Related: Obama Announcement Puts Gun Control at Center of 2016 Campaign

Guns can also be advertised online, but according to federal law, the actual sale of the firearm must happen at a licensed brick-and-mortar store, where it would be required to perform a background check as usual.

Obama said Tuesday that some gun sellers have been operating on the Internet without conducting background checks and that a study of one such site showed one in 30 people looking to buy a gun there had a criminal record.

What does the background check entail?

A system implemented in 1998 called the National Instant Criminal Background Check System (NICS) amended 1991’s Brady Act, which originally mandated licensed gun sellers to conduct a background check, which came with a five-day waiting period.

But NICS, as indicated by its name, is designed to be instantaneous. In 2014, NICS achieved a 91 percent “immediate determination rate,” according to the FBI.

The other 9 percent are cases in which the FBI needs more time to check out the potential buyer. If the process, which usually includes contacting local authorities, can’t be completed in three business days, the licensed dealer can still sell the gun with an incomplete background check.

Related: Mistakes in Dylann Roof's Background Check Fuel Gun Law Debate

What keeps someone from buying a gun?

Nine types of people can be disqualified by a background check, including felons, fugitives, undocumented immigrants, drug addicts and people committed to mental institutions, according to the U.S. Department of Justice.

People who federally aren't allowed to buy guns:

  • Felons
  • Fugitives
  • Drug addicts or unlawful drug users
  • Persons committed to mental institutions or adjudicated as "mentally defective"
  • Persons dishonorably discharged from the armed forces
  • Persons who have renounced their United States citizenship
  • Illegal or nonimmigrant aliens
  • Persons subject to certain domestic violence restraining orders
  • Persons convicted of misdemeanor crimes of domestic violence

Licensed dealers are also prohibited from selling handguns to people under the age of 21 and rifles and shotguns to people under the age of 18, according to the Law Center to Prevent Gun Violence.
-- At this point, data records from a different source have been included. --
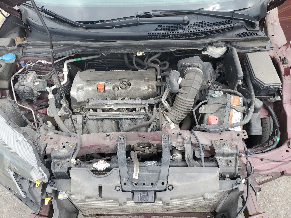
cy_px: 109
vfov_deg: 53.1
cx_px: 146
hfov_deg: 67.3
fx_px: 219
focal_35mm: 26
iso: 50
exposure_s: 1/500
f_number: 1.5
Unlicensed sellers can’t sell handguns to anyone under the age of 18, but can “sell, deliver, or otherwise transfer a long gun or long gun (a rifle or shotgun) ammunition to a person of any age,” according to the Law Center.

Does the gun buyer need a license to own or carry?

Federal law does not require gun owners or purchasers to get a license, but 14 states mandate licensing to own all types or some types of guns, according to the Law Center to Prevent Gun Violence.

Federal law also doesn’t restrict the open carrying of firearms in public, and 31 states allow the open carrying of a handgun without any license or permit, the Law Center reports.

How much does it cost to buy a gun?

At some retailers, including the chain Bass Pro Shops and some mom and pop gun stores, a customer can walk out with a rifle for just over $100 or a handgun for as little as $200.